Bricks (also known as Schur representations) form a special subfamily of indecomposable modules, and they are used in the algebraic and geometric study of representation theory of algebras. We start by looking at some classical results on bricks, including a characterization of locally representation-directed algebras (due to Dräxler). Then, we consider some new directions of research in which bricks have played crucial roles. More specifically, we briefly recall an elegant correspondence between bricks and indecomposable τ-rigid-modules (due to Demonet-Iyama-Jasso), which has many applications in τ-tilting theory. We use the notion of τ-rigidity to give a new characterization of locally representation-directed algebras, and to further generalize this family. If time permits, we also report on some new results on an open conjecture (so-called the 2nd brick-Brauer-Thrall conjecture) which I posed in 2019.

Gustavo Jasso: (Non-)uniqueness of strong enhancements

30th May, 2023

The Derived Auslander-Iyama Correspondence, a recent theorem of Muro and myself, guarantees the existence of unique (DG) enhancements for algebraic triangulated categories that satisfy mild finiteness conditions as well as a dZ-cluster tilting object. I will explain a by-product of our work that permits us to construct, to the best of our knowledge, the first examples of algebraic triangulated categories that admit a unique enhancement but not a unique strong enhancement in the sense of Lunts and Orlov. This talk is based on joint work with Fernando Muro (Sevilla)..

Bernhard Keller: On Amiot’s conjecture

17th January, 2023

In 2010, Claire Amiot conjectured that algebraic 2-Calabi-Yau categories with a cluster-tilting object must come from quivers with potential. This would extend a structure theorem obtained with Idun Reiten in the case where the endomorphism algebra of the cluster-tilting object is hereditary. Many other classes of examples are also known. We will report on recent progress in the general case obtained in joint work with Junyang Liu and based on Van den Bergh's structure theorem for complete Calabi-Yau algebras.
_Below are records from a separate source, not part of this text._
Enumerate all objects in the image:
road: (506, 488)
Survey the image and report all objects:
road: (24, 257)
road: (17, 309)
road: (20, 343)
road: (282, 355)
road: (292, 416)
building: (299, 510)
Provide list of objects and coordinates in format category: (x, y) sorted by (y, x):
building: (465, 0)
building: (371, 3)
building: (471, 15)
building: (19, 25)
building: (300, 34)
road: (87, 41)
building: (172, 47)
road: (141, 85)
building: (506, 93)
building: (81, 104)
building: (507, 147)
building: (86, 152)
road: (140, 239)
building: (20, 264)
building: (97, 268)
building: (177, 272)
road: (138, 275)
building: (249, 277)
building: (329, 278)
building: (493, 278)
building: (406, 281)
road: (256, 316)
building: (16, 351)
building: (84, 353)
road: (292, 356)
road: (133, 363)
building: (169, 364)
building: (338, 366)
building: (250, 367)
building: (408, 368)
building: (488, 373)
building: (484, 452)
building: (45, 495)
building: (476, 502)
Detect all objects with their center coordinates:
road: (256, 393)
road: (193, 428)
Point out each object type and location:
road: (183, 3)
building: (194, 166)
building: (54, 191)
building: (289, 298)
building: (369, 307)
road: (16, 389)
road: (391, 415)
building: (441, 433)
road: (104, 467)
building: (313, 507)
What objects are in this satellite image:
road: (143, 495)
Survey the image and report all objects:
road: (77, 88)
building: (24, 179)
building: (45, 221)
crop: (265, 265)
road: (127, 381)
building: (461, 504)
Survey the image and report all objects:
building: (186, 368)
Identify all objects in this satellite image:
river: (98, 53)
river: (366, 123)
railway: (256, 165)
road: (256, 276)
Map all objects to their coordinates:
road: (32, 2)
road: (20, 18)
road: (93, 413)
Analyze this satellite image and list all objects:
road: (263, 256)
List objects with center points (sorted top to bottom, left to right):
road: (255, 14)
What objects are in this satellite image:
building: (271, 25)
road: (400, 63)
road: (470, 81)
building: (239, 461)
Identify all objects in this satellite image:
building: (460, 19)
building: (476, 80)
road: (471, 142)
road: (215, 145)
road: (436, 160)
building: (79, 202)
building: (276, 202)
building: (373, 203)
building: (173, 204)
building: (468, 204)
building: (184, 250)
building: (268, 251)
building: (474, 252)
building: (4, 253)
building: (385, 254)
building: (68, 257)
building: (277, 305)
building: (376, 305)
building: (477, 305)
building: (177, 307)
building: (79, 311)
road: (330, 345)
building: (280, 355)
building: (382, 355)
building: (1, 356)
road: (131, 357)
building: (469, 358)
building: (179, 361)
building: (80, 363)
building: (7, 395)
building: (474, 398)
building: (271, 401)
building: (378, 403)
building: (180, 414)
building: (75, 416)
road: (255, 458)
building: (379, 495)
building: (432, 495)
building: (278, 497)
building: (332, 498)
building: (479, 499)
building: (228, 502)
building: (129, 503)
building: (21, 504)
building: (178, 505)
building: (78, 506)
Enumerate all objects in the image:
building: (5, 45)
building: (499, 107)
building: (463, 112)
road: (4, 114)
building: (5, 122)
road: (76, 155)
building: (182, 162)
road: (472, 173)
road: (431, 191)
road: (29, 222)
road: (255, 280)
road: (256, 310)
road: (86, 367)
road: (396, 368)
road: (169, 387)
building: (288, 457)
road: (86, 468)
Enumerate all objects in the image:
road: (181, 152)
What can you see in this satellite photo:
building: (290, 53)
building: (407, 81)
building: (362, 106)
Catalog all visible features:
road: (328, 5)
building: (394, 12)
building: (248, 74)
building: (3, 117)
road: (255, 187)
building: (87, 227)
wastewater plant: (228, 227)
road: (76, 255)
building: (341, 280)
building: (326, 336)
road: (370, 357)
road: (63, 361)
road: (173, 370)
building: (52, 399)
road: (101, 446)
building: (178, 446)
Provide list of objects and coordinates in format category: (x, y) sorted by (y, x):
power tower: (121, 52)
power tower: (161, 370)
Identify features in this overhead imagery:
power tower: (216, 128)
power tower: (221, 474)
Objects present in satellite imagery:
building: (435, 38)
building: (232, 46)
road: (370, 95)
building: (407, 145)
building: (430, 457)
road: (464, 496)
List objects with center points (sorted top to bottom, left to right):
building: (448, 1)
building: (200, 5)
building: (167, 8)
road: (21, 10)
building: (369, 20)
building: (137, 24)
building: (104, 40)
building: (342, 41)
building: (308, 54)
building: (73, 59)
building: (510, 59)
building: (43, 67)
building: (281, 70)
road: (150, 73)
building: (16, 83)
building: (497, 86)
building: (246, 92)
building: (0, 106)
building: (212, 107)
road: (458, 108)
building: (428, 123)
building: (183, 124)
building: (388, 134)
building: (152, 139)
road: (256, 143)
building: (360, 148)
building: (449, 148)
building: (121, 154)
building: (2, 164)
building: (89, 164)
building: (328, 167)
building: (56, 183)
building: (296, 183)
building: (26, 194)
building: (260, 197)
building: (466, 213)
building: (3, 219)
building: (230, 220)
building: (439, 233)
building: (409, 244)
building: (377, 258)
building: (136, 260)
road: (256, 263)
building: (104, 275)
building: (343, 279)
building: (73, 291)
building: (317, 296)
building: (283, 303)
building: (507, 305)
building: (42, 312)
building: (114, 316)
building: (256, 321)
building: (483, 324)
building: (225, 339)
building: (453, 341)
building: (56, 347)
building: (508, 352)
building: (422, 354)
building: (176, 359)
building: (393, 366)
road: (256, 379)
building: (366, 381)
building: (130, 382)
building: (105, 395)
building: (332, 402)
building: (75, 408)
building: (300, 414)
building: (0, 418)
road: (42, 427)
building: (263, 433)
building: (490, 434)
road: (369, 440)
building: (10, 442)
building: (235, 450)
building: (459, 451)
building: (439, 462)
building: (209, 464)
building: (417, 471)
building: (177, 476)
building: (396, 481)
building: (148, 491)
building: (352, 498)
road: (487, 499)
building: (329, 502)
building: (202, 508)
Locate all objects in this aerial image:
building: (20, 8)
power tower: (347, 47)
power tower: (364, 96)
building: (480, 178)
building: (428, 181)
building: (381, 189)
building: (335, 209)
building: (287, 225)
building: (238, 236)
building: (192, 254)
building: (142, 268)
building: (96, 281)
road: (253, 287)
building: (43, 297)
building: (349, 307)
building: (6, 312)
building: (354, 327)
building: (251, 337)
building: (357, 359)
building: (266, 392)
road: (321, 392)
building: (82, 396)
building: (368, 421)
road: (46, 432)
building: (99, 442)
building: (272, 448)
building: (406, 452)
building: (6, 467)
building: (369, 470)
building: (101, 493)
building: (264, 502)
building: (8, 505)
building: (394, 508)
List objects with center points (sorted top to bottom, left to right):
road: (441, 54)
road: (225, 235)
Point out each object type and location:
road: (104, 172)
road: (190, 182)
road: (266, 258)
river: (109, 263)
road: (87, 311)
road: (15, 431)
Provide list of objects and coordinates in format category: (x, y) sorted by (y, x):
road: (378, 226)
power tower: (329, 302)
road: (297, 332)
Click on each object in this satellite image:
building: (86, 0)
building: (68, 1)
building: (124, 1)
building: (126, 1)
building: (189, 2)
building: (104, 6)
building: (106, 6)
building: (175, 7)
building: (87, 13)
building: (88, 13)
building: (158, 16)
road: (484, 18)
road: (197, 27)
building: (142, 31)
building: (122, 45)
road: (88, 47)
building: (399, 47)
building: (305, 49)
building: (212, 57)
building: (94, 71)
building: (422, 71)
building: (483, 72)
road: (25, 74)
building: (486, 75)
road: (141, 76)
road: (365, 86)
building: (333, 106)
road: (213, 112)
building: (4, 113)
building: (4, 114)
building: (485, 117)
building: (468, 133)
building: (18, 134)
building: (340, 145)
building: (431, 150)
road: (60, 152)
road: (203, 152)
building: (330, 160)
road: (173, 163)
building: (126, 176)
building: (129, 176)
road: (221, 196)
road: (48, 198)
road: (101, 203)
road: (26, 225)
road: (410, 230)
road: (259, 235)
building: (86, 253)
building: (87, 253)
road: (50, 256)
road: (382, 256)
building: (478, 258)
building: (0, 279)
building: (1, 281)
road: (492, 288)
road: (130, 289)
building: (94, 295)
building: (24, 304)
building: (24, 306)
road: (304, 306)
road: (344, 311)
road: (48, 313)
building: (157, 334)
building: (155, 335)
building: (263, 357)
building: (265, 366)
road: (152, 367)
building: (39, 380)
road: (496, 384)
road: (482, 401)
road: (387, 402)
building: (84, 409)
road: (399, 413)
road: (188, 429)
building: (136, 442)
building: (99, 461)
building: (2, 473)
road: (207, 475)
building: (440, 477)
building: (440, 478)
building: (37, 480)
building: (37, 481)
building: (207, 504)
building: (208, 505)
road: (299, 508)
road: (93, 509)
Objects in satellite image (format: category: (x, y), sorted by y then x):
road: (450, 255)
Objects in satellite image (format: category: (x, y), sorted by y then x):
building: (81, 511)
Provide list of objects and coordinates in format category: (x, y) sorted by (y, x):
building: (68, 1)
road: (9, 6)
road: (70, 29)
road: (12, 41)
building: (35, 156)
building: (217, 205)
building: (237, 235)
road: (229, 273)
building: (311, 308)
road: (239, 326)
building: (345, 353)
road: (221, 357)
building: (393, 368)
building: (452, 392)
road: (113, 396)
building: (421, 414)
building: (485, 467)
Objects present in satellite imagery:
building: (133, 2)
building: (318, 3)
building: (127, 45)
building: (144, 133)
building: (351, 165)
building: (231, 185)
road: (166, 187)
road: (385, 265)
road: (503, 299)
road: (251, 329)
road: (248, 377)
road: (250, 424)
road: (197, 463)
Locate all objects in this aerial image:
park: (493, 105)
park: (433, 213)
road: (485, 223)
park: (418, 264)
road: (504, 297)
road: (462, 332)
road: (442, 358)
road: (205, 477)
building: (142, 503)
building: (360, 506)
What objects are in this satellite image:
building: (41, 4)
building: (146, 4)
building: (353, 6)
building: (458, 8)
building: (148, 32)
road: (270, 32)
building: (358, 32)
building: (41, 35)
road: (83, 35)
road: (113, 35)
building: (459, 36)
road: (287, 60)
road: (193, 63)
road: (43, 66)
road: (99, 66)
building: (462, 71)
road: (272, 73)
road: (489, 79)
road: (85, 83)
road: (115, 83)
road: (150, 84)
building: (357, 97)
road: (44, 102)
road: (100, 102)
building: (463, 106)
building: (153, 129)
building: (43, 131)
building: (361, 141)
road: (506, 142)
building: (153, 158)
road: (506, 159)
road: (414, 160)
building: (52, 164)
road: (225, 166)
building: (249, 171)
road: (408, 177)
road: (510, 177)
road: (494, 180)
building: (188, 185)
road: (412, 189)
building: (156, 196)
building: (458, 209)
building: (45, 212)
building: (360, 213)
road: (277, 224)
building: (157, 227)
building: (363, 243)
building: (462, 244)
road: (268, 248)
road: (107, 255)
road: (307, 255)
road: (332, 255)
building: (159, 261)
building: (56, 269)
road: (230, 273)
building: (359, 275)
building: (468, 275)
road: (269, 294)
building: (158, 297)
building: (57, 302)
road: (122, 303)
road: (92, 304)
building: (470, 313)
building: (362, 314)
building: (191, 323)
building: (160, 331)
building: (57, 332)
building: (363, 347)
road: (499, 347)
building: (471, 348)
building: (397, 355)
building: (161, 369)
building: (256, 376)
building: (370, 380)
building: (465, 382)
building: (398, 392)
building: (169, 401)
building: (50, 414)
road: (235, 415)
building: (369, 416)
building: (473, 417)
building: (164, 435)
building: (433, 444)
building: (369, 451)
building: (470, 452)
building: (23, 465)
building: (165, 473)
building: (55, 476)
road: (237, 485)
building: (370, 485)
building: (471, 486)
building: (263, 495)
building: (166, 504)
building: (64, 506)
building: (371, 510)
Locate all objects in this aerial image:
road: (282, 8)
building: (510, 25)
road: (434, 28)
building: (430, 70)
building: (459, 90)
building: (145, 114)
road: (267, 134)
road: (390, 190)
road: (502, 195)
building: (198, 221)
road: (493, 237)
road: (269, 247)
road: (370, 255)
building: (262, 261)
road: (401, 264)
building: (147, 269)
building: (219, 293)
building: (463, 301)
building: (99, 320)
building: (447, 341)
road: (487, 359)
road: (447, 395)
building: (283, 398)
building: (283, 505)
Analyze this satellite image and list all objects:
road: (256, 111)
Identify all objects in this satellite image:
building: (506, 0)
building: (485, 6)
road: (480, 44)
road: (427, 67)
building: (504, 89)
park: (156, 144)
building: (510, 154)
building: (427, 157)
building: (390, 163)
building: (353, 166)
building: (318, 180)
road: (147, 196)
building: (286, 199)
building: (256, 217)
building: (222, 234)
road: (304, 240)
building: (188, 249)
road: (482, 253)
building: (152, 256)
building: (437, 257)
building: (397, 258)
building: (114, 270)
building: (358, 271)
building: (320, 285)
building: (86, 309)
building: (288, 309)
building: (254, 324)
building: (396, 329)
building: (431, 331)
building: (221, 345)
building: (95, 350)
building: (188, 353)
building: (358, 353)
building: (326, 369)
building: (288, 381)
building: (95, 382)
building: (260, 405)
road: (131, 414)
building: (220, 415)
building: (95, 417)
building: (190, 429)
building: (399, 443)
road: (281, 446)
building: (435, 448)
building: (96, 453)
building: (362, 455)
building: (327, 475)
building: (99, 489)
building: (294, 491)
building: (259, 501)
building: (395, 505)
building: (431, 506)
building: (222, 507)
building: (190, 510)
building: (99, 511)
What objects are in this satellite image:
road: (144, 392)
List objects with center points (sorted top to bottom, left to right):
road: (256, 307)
Fernando Muro: Uniqueness of enhancements for Hom-finite triangulated categories with an n-cluster tilting object

1st March, 2022

In this talk, we will report on ongoing joint work with Gustavo Jasso. The goal is to show that algebraic triangulated categories satisfying the assumptions in the title have a unique DG-enhancement over a ground perfect field, up to Morita equivalence. This extends previous work on finite triangulated categories. The key step is the connection with Geiss-Keller-Oppermann's notion of n-angulated categories, which are like triangulated categories but with longer ‘triangles'. 

Bethany Marsh: 𝜏-exceptional sequences

5th October, 2021

We introduce the notion of a (signed) 𝜏-exceptional sequence for a finite dimensional algebra. We show that there is a bijection between the set of complete signed exceptional sequences and ordered basic support 𝜏-tilting objects.

Qi Wang: On τ-tilting finiteness of Schur algebras

17th November, 2020

Support τ-tilting modules are introduced by Adachi, Iyama and Reiten in 2012 as a generalization of classical tilting modules. One of the importance of these modules is that they are bijectively corresponding to many other objects, such as two-term silting complexes and left finite semibricks. Let V be an n-dimensional vector space over an algebraically closed field 𝔽 of characteristic p. Then, the Schur algebra S(n,r) is defined as the endomorphism ring End𝔽Gr(Vr) over the group algebra 𝔽Gr of the symmetric group Gr. In this talk, we discuss when the Schur algebra S(n,r) has only finitely many pairwise non-isomorphic basic support τ-tilting modules.